Is there a vision for Spotify in 2022? A focus on genres, or continued support to women, perhaps?
First, taking more artists from India to the global stage. While we localise ourselves for the market, our strength also lies in the fact that Spotify is in more than 180 markets, and for local artists, this presents a huge opportunity. They can tap into an existing or new fan base in those markets, reaching out to 381 million listeners. This also means that our India team invests time with them enabling them to use the Spotify tools to their advantage.
Second, increasing the number of users who pay for audio. We’ve launched several Premium plans for India, perhaps the most we have for any market in the world.
Through 2022 and beyond, the goal is to bring more and more users onto the subscription tier. We currently have Premium Mini plans that can be bought for one day or one week, and then there are the monthly and annual subscription plans. Besides that, people can also opt in for Individual, Duo, and Family plans.
And finally, building Spotify through communities, including women in audio, independent artists, and beyond. Brand love plays a very important role here, and for us, there are several communities we want to work closely with to grow awareness and preference for Spotify.

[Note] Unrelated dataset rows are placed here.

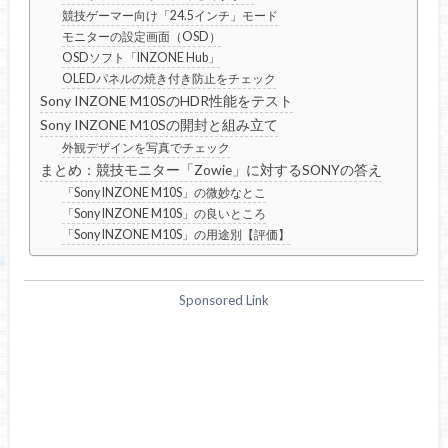
競技ゲーマー向け「24.5インチ」モード
モニターの設定画面（OSD）
OSDソフト「INZONE Hub」
OLEDパネルの焼き付き防止をチェック
Sony INZONE M10SのHDR性能をテスト
Sony INZONE M10Sの開封と組み立て
外観デザインを写真でチェック
まとめ：競技モニター「Zowie」に対するSONYの答え
「Sony INZONE M10S」の微妙なとこ
「Sony INZONE M10S」の良いところ
「Sony INZONE M10S」の用途別【評価】
Sponsored Link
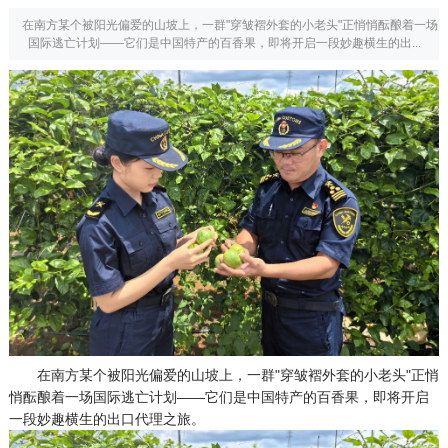
在南方某个被阳光偏爱的山坡上，一群"穿皱褶外套的小老头"正悄悄酝酿着一场
国际逃亡计划——它们是中国特产的百香果，即将开启一段妙趣横生的出...
在南方某个被阳光偏爱的山坡上，一群"穿皱褶外套的小老头"正悄
悄酝酿着一场国际逃亡计划——它们是中国特产的百香果，即将开启
一段妙趣横生的出口代理之旅。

We’ve already started that work and will continue to dive deeper into it next year, and beyond.
How important is the Indian market to a global giant like Spotify?

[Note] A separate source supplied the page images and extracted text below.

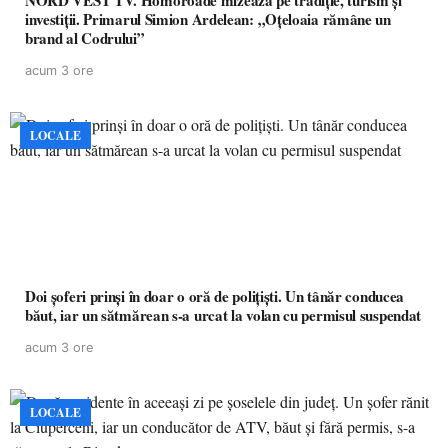
NORD VEST TV. Homoroade mizează pe tradiție, turism și
investiții. Primarul Simion Ardelean: „Oțeloaia rămâne un
brand al Codrului”
acum 3 ore
LOCALE
Doi șoferi prinși în doar o oră de polițiști. Un tânăr conducea
băut, iar un sătmărean s-a urcat la volan cu permisul suspendat
acum 3 ore
LOCALE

India is one of the fastest growing and most important markets for Spotify. Since early 2019, when Spotify launched in India, the market has contributed to the global growth of the business. That’s been recognised multiple times in the global earnings.
It’s not just about the users, but also the time spent by these users on the platform. Because we have been a part of the pop culture conversations in India, and curated music and created podcasts that our listeners want, when they want it, the time spent by users on Spotify is one of the highest in the country today.
We are here for the long term, and to grow the audio streaming market. Spotify has invested in consumer research, partnerships, and a team centred around making the audio experience meaningful for listeners and creators.
What’s on the horizon for Spotify’s India market?
‘Audio-first’ remains a priority. The Spotify experience includes elements of video and visuals both, but the platform continues to focus on an audio first strategy. We are driven by the discovery and personalisation of music and podcasts that matter to our users, and our innovations often centre around how to make this experience better. But there are video experiences we are bringing to the platform as well to make the audio experience even better.
Partnerships to deepen our reach in the market. Outside of all the work Spotify does in India, its local growth story will also come from partnerships with like-minded brands. We’ve worked with Flipkart, One Plus, Citibank, and a few mobile phone and other companies that reach out to a wider audience, but one that would also be relevant for us. We continue to look for brand partnerships to expand our presence in India.
Grow the podcast creator community. The pandemic showed us the immense potential of India’s audio streaming industry, especially podcasts, and even more so on the creator side. Whether it’s brands or individuals, everyone is looking for ways to harness the medium, so they can connect in a deeper, more meaningful way with their fans and audiences. Spotify wants to be the company behind the growth of India’s creator ecosystem. We are investing in training programs and taking talented creators exclusive on Spotify, to encourage more creators to be a part of this journey.